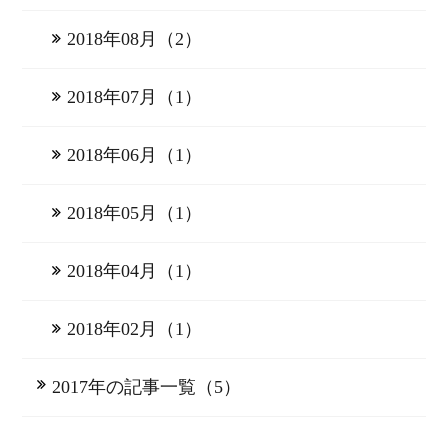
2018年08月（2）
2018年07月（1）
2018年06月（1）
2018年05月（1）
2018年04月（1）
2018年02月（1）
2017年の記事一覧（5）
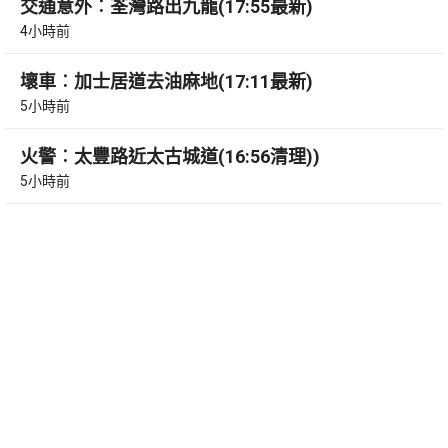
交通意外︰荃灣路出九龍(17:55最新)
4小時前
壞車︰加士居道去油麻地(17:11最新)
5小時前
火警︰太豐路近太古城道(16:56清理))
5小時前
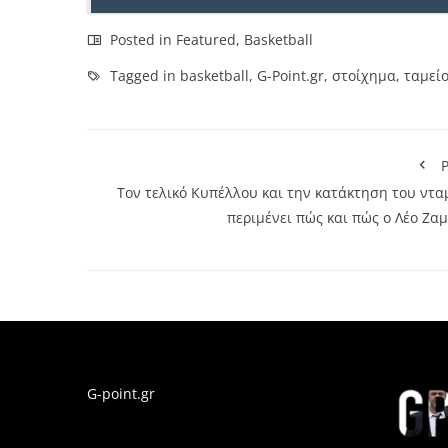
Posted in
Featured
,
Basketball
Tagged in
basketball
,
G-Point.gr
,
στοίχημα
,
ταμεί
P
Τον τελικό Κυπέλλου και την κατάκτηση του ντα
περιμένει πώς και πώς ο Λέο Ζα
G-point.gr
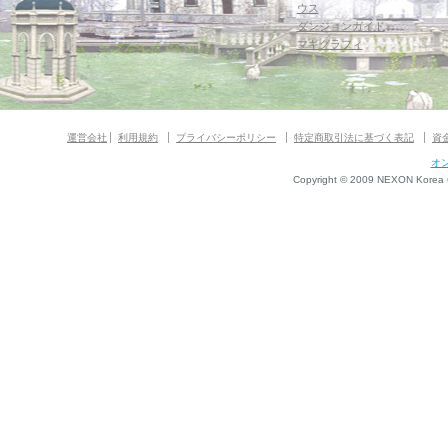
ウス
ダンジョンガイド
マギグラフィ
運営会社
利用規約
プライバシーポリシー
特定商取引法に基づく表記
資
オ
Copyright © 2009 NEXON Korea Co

*****

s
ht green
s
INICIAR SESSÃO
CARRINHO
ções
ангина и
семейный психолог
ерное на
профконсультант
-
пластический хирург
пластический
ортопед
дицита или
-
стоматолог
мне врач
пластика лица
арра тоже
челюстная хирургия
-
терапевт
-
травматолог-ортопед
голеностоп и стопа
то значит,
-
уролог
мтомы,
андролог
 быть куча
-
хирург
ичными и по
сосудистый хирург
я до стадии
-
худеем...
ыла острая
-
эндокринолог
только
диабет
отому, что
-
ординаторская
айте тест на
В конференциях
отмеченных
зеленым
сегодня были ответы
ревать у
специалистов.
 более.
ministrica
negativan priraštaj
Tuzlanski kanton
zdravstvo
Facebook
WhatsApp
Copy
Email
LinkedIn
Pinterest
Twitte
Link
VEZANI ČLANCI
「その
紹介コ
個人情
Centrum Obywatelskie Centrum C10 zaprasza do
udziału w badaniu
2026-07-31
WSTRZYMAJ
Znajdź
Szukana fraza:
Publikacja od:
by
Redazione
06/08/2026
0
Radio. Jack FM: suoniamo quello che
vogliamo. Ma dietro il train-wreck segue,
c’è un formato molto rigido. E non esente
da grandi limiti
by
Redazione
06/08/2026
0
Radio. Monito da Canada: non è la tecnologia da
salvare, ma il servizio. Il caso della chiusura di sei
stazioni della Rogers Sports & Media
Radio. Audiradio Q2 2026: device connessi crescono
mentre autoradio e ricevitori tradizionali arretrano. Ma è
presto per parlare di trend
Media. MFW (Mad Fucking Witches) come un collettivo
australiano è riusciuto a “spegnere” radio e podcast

*****

Search the entries for "Media" and copy out each line that has it.

stazioni della Rogers Sports & Media
Media. MFW (Mad Fucking Witches) come un collettivo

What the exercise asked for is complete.